Colorado Republican Rep. Lauren Boebert has introduced legislation that could potentially leave us, the taxpayers, footing a colossal bill of up to $17.7 billion for cleaning up after the fracking industry. Yes, you heard that right. According to Public Citizen, this move, backed by oil and gas lobbyists, is a clear attempt to thwart the Biden administration’s efforts to make these companies responsible for their mess.
Let’s break it down: The Biden team wants to strengthen federal requirements to ensure that fossil fuel companies clean up their act, literally, on public lands after they’re done extracting oil and gas. But Boebert’s proposal? It’s pushing the Bureau of Land Management (BLM) to toss this idea out the window. Welcome to the House Natural Resources Committee’s newest headache.
Here’s the kicker: The oil and gas industry, with its boom-and-bust nature, is infamous for abandoning wells when the going gets tough. Prices drop, and suddenly, it’s a ghost town with taxpayers left holding the bag. As Alan Zibel from Public Citizen puts it, this puts us at a higher risk for cleanup costs as these bad actors simply vanish, leaving their mess behind.
The BLM is in charge of a massive area of public land in the Western U.S., with more than 89,000 wells. For decades, the industry has taken advantage of lax federal rules, extracting resources and then selling them back to us or overseas. And what does the public get in return? “Woefully inadequate royalties,” as per Public Citizen.
President Biden’s been trying to stop new leases for fossil fuel extraction on public lands, but industry lawsuits are stalling those efforts. Now, the administration is looking to increase royalties and enforce tougher rules to ensure we’re not left paying the cleanup bill. But here comes Boebert’s bill, directly opposing these measures.
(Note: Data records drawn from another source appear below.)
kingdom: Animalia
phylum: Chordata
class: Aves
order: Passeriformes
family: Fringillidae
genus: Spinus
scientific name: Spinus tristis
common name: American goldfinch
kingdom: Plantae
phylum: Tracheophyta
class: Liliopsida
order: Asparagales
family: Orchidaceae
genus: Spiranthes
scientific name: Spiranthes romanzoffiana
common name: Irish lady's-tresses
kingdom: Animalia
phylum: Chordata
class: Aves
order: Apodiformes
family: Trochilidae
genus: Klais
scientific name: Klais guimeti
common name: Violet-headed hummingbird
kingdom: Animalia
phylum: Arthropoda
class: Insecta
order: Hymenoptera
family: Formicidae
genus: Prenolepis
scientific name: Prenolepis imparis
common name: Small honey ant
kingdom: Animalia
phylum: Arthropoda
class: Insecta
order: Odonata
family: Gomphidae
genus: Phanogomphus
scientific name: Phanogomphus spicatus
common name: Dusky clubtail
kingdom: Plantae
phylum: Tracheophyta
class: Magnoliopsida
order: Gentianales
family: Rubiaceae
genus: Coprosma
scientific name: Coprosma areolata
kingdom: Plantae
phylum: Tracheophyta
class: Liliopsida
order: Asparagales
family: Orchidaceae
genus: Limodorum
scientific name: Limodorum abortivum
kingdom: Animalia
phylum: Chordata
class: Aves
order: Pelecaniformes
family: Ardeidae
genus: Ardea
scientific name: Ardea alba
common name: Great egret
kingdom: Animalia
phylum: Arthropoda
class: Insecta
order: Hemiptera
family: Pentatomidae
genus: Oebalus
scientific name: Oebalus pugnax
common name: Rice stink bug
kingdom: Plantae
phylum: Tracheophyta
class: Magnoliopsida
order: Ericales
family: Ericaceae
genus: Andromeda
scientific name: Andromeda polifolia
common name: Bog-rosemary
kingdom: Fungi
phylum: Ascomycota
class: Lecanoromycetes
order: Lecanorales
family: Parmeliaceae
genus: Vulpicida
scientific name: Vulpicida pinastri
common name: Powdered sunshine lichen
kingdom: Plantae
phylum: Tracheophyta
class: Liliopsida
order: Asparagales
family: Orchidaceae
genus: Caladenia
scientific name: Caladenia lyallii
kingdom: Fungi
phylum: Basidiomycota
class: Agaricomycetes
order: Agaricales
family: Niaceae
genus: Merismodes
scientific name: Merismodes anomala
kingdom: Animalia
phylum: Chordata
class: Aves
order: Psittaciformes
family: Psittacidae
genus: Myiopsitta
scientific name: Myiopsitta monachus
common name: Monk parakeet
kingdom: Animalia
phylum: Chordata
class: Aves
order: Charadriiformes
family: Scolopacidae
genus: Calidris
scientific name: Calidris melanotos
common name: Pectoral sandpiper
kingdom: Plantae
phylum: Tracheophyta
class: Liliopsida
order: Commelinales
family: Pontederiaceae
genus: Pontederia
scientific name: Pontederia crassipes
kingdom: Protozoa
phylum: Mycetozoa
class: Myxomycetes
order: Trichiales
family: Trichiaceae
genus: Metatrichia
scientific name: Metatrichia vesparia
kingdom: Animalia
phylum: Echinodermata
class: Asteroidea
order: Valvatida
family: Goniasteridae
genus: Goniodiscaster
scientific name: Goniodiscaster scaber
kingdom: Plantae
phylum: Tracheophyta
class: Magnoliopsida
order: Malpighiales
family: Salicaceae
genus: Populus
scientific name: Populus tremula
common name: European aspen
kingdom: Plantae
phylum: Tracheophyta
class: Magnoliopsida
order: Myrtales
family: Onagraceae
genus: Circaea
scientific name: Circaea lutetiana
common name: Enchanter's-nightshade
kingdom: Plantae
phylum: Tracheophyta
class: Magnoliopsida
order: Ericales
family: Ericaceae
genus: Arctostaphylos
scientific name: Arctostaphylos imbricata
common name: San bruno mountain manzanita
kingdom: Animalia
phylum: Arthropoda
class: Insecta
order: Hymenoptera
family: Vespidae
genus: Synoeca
Let’s talk numbers: Bonds. Currently, companies have to post a bond to obtain a lease for drilling on federal land. This bond is supposed to cover the government’s cleanup costs if the company bails. But, these bonds are often too little, too late, and taxpayers end up shouldering the burden.
With estimates ranging from $35,000 to $200,000 per well for cleanup, Public Citizen calculates that taxpayers could be liable for a staggering $2.9 billion to $17.7 billion! And Boebert’s reasoning? She claims that smaller oil and gas companies can’t afford to pay updated royalties and bonds – which are returned if they clean up after themselves.
This situation is dire. In Louisiana, for example, over 4,600 abandoned wells have become the state’s headache, posing threats to public safety and the environment. And it’s not just Louisiana. Western states like Texas, New Mexico, and even Boebert’s own Colorado are sitting on a ticking time bomb with the current fracking boom.
Rep. Raul Grijalva, a progressive Democrat, has introduced an amendment to block Boebert’s bill until we’re sure it won’t subsidize the oil and gas industry’s profits. He’s calling out the Big Oil industry for making record profits while leaving state governments and local communities with billion-dollar cleanup tabs.
In a world where the fossil fuel industry is thriving with record levels of extraction, it’s clear that this isn’t an industry in need of government handouts. Yet, Republicans and industry lobbyists continue to attack the Biden administration’s attempts to curb climate-warming pollution and reform outdated regulations.
It’s time we see these “modest, sensible efforts” for what they are: a necessary step to protect both the environment and the taxpayer’s wallet. Don’t let Boebert’s bill turn us into unwilling participants in the fracking industry’s cleanup debacle.